For domestic OTM cattle, the U.S. Department of Agriculture (USDA) defines SRMs to be removed as the brain, skull, eyes, trigeminal ganglia, spinal cord, vertebral column (excluding the vertebrae of the tail, the transverse process of the thoracic and lumbar vertebrae, and the wings of the sacrum), as well as the dorsal root ganglia. The tonsils and distal ileum are removed from all cattle.

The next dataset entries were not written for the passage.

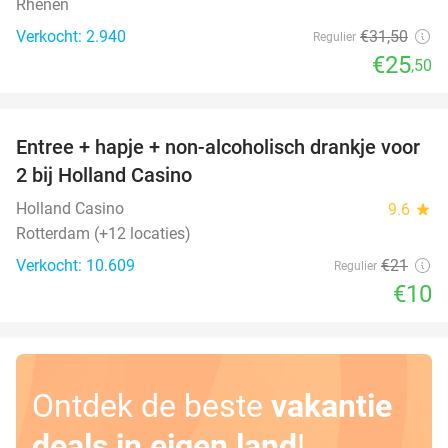
Rhenen
Verkocht: 2.940
€31
,50
Regulier
€25
,50
favorite_border
Entree + hapje + non-alcoholisch drankje voor
52%
2 bij Holland Casino
Holland Casino
9.6
star
Rotterdam (+12 locaties)
Verkocht: 10.609
€21
Regulier
€10
Ontdek de beste
vakantie
deals in eigen land
!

Unfortunately, regarding OTM cattle (even those imported from countries like Canada, with significant BSE problems), FDA’s rule only requires two of the nine tissues identified as high-risk tissues – the brain and spinal cord – be removed from animal feed. Also, for cattle under 30 months of age, no SRMs are removed.

In addition, FDA does not prohibit the feeding of poultry litter to cattle – a practice that provides a known and direct route of transmission for BSE to cattle.

“FDA’s Feed Ban Rule is politically based, not science-based, because it does not even meet the minimal recommendations of the OIE (World Organization for Animal Health) to remove all SRMs from animal feed and fertilizer,” Thornsberry pointed out. “Yet, FDA’s rule will significantly increase the costs to cattle producers for the disposal of deadstock, which is an unfavorable, though inevitable, consequence of raising live animals.”